Amazon SNS supports the actions shown in the following table.


| Action | Description | 
| --- | --- | 
| sns:AddPermission | Grants permission to add permissions to the topic policy. | 
| sns:DeleteTopic | Grants permission to delete a topic. | 
| sns:GetDataProtectionPolicy | Grants permission to retrieve a topic's data protection policy.  | 
| sns:GetTopicAttributes  | Grants permission to receive all of the topic attributes. | 
| sns:ListSubscriptionsByTopic | Grants permission to retrieve all the subscriptions to a specific topic. | 
| sns:ListTagsForResource | Grants permission to list all tags added to a specific topic. | 
| sns:Publish  | Grants permission to both publish and publish batch to a topic or endpoint.

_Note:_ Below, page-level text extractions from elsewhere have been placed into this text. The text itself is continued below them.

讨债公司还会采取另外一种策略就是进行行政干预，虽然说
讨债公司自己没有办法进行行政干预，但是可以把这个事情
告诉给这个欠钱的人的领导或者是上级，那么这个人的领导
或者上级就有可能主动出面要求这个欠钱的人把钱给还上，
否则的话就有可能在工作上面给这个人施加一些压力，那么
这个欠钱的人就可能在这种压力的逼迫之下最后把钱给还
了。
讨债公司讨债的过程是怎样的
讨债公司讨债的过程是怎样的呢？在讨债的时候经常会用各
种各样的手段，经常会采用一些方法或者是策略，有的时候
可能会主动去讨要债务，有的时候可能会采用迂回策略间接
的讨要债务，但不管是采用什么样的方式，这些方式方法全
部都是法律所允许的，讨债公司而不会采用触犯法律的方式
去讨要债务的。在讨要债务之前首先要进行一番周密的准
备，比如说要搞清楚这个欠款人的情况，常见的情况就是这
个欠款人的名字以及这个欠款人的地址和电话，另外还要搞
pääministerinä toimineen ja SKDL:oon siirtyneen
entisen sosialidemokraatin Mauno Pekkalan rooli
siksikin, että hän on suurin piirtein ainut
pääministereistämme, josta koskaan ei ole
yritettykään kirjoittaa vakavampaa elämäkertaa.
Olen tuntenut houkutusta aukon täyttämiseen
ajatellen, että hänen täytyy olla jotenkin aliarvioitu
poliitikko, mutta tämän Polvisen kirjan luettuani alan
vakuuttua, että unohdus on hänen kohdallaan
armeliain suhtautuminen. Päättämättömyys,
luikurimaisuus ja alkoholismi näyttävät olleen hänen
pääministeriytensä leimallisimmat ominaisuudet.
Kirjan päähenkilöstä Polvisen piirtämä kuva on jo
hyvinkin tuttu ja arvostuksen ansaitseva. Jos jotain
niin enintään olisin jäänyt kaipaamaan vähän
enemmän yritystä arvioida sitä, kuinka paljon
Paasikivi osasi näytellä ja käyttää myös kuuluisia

For more information, see [Publish](https://docs.amazonaws.cn/sns/latest/api/API_Publish.html) and [PublishBatch](https://docs.amazonaws.cn/sns/latest/api/API_BatchPublish.html) in the Amazon Simple Notification Service API Reference. | 
| sns:PutDataProtectionPolicy | Grants permission to set a topic's data protection policy. | 
| sns:RemovePermission  | Grants permission to remove any permissions in the topic policy. | 
| sns:SetTopicAttributes  | Grants permission to set a topic's attributes. | 
| sns:Subscribe  | Grants permission to subscribe to a topic. | 

## Service-specific keys
<a name="sns-service-specific-keys"></a>

Amazon SNS uses the following service-specific keys. You can use these in policies that restrict access to `Subscribe` requests.

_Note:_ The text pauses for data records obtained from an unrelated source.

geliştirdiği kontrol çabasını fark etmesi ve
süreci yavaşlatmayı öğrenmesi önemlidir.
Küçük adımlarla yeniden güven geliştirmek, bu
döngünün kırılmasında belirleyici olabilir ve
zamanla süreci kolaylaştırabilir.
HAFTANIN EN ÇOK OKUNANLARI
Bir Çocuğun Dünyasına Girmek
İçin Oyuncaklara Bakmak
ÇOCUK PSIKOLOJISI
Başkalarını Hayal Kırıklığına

+ **sns:endpoint—**The URL, email address, or ARN from a `Subscribe` request or a previously confirmed subscription. Use with string conditions (see [Example policies for Amazon SNS](sns-using-identity-based-policies.md#sns-example-policies)) to restrict access to specific endpoints (for example, \$1@example.com).

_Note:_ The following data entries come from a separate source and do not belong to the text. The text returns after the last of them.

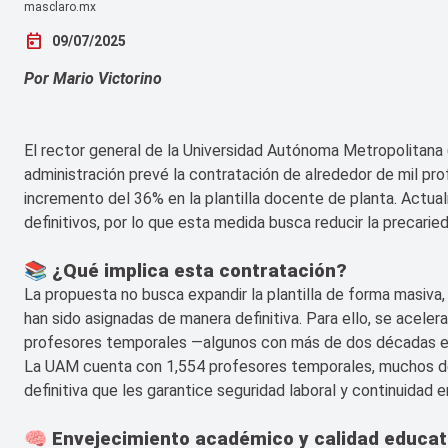
masclaro.mx
today
09/07/2025
Por Mario Victorino
El rector general de la Universidad Autónoma Metropolitan
administración prevé la contratación de alrededor de mil pr
incremento del 36% en la plantilla docente de planta. Actu
definitivos, por lo que esta medida busca reducir la precaried
📚 ¿Qué implica esta contratación?
La propuesta no busca expandir la plantilla de forma masiva,
han sido asignadas de manera definitiva. Para ello, se acele
profesores temporales —algunos con más de dos décadas en
La UAM cuenta con 1,554 profesores temporales, muchos de 
definitiva que les garantice seguridad laboral y continuidad 
🧠 Envejecimiento académico y calidad educat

+ **sns:protocol—**The `protocol` value from a `Subscribe` request or a previously confirmed subscription. Use with string conditions (see [Example policies for Amazon SNS](sns-using-identity-based-policies.md#sns-example-policies)) to restrict publication to specific delivery protocols (for example, https).

**Important**  
When you use a policy to control access by sns:Endpoint, be aware that DNS issues might affect the endpoint's name resolution in the future.